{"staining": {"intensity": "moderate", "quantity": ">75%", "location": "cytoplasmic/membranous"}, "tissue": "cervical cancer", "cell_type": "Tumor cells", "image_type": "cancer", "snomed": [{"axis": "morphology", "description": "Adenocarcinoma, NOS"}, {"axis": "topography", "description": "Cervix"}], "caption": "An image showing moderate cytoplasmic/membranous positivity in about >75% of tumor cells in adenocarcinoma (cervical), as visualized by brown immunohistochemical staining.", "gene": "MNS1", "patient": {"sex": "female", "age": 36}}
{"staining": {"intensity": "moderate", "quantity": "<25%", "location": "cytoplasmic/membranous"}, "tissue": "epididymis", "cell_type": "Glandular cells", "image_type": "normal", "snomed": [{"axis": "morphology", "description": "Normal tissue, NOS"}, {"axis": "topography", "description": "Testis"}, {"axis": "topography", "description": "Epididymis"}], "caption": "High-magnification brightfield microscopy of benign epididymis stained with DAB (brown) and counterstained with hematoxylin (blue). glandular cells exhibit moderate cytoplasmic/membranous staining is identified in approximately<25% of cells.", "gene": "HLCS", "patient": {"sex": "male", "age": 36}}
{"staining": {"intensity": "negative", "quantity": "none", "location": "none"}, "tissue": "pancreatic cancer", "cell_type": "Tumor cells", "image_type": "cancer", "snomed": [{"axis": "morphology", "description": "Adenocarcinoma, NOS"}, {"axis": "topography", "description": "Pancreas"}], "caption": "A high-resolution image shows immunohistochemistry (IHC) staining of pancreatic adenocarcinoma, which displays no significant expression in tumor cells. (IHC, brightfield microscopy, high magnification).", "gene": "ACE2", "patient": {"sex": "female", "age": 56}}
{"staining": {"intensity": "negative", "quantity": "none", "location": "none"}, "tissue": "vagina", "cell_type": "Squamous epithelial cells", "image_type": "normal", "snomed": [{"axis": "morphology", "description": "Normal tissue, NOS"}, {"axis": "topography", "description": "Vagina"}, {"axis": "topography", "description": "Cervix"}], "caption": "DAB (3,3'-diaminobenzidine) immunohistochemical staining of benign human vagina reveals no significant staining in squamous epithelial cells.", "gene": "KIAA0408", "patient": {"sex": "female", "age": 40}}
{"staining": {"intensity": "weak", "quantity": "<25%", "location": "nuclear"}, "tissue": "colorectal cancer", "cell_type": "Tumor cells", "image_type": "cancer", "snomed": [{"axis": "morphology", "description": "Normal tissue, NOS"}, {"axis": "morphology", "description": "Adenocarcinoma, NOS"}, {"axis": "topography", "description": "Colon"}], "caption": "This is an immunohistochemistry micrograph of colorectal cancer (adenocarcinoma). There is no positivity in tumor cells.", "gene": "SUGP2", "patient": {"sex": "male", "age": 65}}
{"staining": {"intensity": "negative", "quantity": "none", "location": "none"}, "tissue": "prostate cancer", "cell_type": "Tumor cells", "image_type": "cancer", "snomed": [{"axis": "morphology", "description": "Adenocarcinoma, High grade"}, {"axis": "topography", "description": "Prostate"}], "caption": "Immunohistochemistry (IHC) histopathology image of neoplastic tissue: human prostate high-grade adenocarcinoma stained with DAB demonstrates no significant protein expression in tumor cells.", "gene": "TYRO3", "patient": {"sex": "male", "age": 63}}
☆ ☆ ☆ ☆ ☆ ☆ ☆
Print out the whole of the material above exactly.

◆ **Response to the exercise**:
{"staining": {"intensity": "moderate", "quantity": ">75%", "location": "cytoplasmic/membranous"}, "tissue": "cervical cancer", "cell_type": "Tumor cells", "image_type": "cancer", "snomed": [{"axis": "morphology", "description": "Adenocarcinoma, NOS"}, {"axis": "topography", "description": "Cervix"}], "caption": "An image showing moderate cytoplasmic/membranous positivity in about >75% of tumor cells in adenocarcinoma (cervical), as visualized by brown immunohistochemical staining.", "gene": "MNS1", "patient": {"sex": "female", "age": 36}}
{"staining": {"intensity": "moderate", "quantity": "<25%", "location": "cytoplasmic/membranous"}, "tissue": "epididymis", "cell_type": "Glandular cells", "image_type": "normal", "snomed": [{"axis": "morphology", "description": "Normal tissue, NOS"}, {"axis": "topography", "description": "Testis"}, {"axis": "topography", "description": "Epididymis"}], "caption": "High-magnification brightfield microscopy of benign epididymis stained with DAB (brown) and counterstained with hematoxylin (blue). glandular cells exhibit moderate cytoplasmic/membranous staining is identified in approximately<25% of cells.", "gene": "HLCS", "patient": {"sex": "male", "age": 36}}
{"staining": {"intensity": "negative", "quantity": "none", "location": "none"}, "tissue": "pancreatic cancer", "cell_type": "Tumor cells", "image_type": "cancer", "snomed": [{"axis": "morphology", "description": "Adenocarcinoma, NOS"}, {"axis": "topography", "description": "Pancreas"}], "caption": "A high-resolution image shows immunohistochemistry (IHC) staining of pancreatic adenocarcinoma, which displays no significant expression in tumor cells. (IHC, brightfield microscopy, high magnification).", "gene": "ACE2", "patient": {"sex": "female", "age": 56}}
{"staining": {"intensity": "negative", "quantity": "none", "location": "none"}, "tissue": "vagina", "cell_type": "Squamous epithelial cells", "image_type": "normal", "snomed": [{"axis": "morphology", "description": "Normal tissue, NOS"}, {"axis": "topography", "description": "Vagina"}, {"axis": "topography", "description": "Cervix"}], "caption": "DAB (3,3'-diaminobenzidine) immunohistochemical staining of benign human vagina reveals no significant staining in squamous epithelial cells.", "gene": "KIAA0408", "patient": {"sex": "female", "age": 40}}
{"staining": {"intensity": "weak", "quantity": "<25%", "location": "nuclear"}, "tissue": "colorectal cancer", "cell_type": "Tumor cells", "image_type": "cancer", "snomed": [{"axis": "morphology", "description": "Normal tissue, NOS"}, {"axis": "morphology", "description": "Adenocarcinoma, NOS"}, {"axis": "topography", "description": "Colon"}], "caption": "This is an immunohistochemistry micrograph of colorectal cancer (adenocarcinoma). There is no positivity in tumor cells.", "gene": "SUGP2", "patient": {"sex": "male", "age": 65}}
{"staining": {"intensity": "negative", "quantity": "none", "location": "none"}, "tissue": "prostate cancer", "cell_type": "Tumor cells", "image_type": "cancer", "snomed": [{"axis": "morphology", "description": "Adenocarcinoma, High grade"}, {"axis": "topography", "description": "Prostate"}], "caption": "Immunohistochemistry (IHC) histopathology image of neoplastic tissue: human prostate high-grade adenocarcinoma stained with DAB demonstrates no significant protein expression in tumor cells.", "gene": "TYRO3", "patient": {"sex": "male", "age": 63}}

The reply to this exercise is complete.